→ Tareas obligatorias
(1) ¿Qué cantidad cobra, según el texto sobre las monjas de clausura, "todo aquel que sabe mover los hilos"?
(2) ¿Qué expresiones aparecen entre comillas en el texto sobre las monjas de clausura? Enuméralas todas.
(3) ¿Podrías prolongar el texto sobre las monjas de clausura a partir de su última frase?

24 de mayo de 2015

1767- NI MONJAS, NI DE CLAUSURA.

Aprovechando más que la libertad el libertinaje, una serie de "señoras" que se llaman monjas y, para más cachondeo, de clausura, se dedican últimamente al politiqueo televisivo y como auténticas moscas cojoneras, así se denominan ellas mismas, dejan sus rezos a Dios y a la Virgen para dedicarse a tocar los cojones a los políticos, que también es una forma de hacer política. Yo por eso no quiero morirme... ¡Se ven tantas cosas mientras estás vivo!. Claro que, para una serie de personas, si lo hace una monja bien hecho está. ¡Vaya cachondeo de vida que nos ha tocado vivir!. Me pregunto si esto siempre fue así. Cada día que pasa las iglesias están más vacías... ¡y más van a estar!. 


¿Vamos nosotros a rezar el "Mes de María" mientras cuatro desvergonzadas están de mítines (y no de maitines) día sí y otro también?. Claro que, ¿de qué nos extrañamos?. 
Son muchos los "secretos a voces" de los monasterios de clausura de todos los tiempos. Claro que en tiempos pasados, al menos de cara a la galería, la clausura era visible y las puertas abiertas daban a oscuros callejones laterales. Había al menos un cierto temor, no al castigo divino, pero sí a ser desterradas del convento y quedar condenadas a un incierto sustento. Ahora, como mínimo, siempre quedarían esos 426 euros que cobra todo aquel que sabe mover los hilos, esté o no justificado.

Datos para el análisis de gráficos:

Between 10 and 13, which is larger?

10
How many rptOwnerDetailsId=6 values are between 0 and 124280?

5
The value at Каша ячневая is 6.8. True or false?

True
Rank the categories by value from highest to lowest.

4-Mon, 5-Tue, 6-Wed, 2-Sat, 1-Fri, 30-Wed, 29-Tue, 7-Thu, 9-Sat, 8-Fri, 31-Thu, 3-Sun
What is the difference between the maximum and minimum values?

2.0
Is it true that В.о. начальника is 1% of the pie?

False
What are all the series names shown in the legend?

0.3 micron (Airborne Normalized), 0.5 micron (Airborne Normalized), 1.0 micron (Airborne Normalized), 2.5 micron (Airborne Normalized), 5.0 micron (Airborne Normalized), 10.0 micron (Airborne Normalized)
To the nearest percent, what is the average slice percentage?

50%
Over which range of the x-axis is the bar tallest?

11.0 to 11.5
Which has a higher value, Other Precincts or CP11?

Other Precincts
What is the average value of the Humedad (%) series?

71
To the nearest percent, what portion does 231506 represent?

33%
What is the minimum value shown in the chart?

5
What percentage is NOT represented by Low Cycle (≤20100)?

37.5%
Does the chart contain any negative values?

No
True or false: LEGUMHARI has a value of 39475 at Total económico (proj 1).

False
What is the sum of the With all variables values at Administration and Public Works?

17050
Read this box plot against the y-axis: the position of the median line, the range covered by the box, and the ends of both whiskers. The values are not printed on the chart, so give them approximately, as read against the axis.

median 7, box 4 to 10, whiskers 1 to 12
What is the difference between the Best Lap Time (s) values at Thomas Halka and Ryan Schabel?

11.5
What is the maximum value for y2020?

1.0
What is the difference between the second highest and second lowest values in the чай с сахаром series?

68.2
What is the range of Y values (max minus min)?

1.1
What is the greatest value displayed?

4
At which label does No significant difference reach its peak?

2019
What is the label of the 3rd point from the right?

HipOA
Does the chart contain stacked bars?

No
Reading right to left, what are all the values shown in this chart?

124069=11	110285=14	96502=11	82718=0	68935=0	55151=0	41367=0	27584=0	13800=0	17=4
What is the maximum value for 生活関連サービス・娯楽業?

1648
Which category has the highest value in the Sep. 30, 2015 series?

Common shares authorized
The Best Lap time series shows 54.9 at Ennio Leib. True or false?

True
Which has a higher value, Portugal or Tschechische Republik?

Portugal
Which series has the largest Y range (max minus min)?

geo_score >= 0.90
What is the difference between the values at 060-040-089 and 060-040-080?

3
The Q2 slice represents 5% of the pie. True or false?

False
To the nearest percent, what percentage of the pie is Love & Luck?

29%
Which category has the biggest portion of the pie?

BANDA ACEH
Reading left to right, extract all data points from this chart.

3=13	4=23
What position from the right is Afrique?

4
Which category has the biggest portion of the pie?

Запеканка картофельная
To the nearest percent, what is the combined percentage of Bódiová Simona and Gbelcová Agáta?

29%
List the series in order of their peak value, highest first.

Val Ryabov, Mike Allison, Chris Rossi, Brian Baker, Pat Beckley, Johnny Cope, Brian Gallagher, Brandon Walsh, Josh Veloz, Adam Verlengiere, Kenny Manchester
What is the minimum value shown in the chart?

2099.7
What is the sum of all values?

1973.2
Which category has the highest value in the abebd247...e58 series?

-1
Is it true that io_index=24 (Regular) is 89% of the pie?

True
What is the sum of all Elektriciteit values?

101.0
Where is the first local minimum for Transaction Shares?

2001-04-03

→ Respuestas de la actividad
(1) 426 euros.

(2) "señoras", "Mes de María", "secretos a voces"

(3)
Es verdad que las cosas no van bien, pero siempre para los mismos. 
Las monjas de clausura nunca sirvieron para nada pero, en este momento de la historia de España, ni con hacer nada se conforman. Yo lo encuentro natural. Antes tenían que buscar el sustento pero actualmente, como tienen la barriga llena, se aburren.
Lo de rezar a Dios, a la Virgen y a los Santos no llena sus ansias mundanas y como los curas se han metido mayormente a gays, solo queda la política como fórmula de distracción. 
En este mundo, que todo se mide desde el prisma de la utilidad, ser monja de clausura ya no tiene justificación alguna. Ahora que el "maná" llueve del cielo, ya no hay que ir por los pueblos a buscar la caridad. ¡Y aún alaban los tiempos de Franco!. Con toda seguridad, hoy viven mejor que entonces vivían...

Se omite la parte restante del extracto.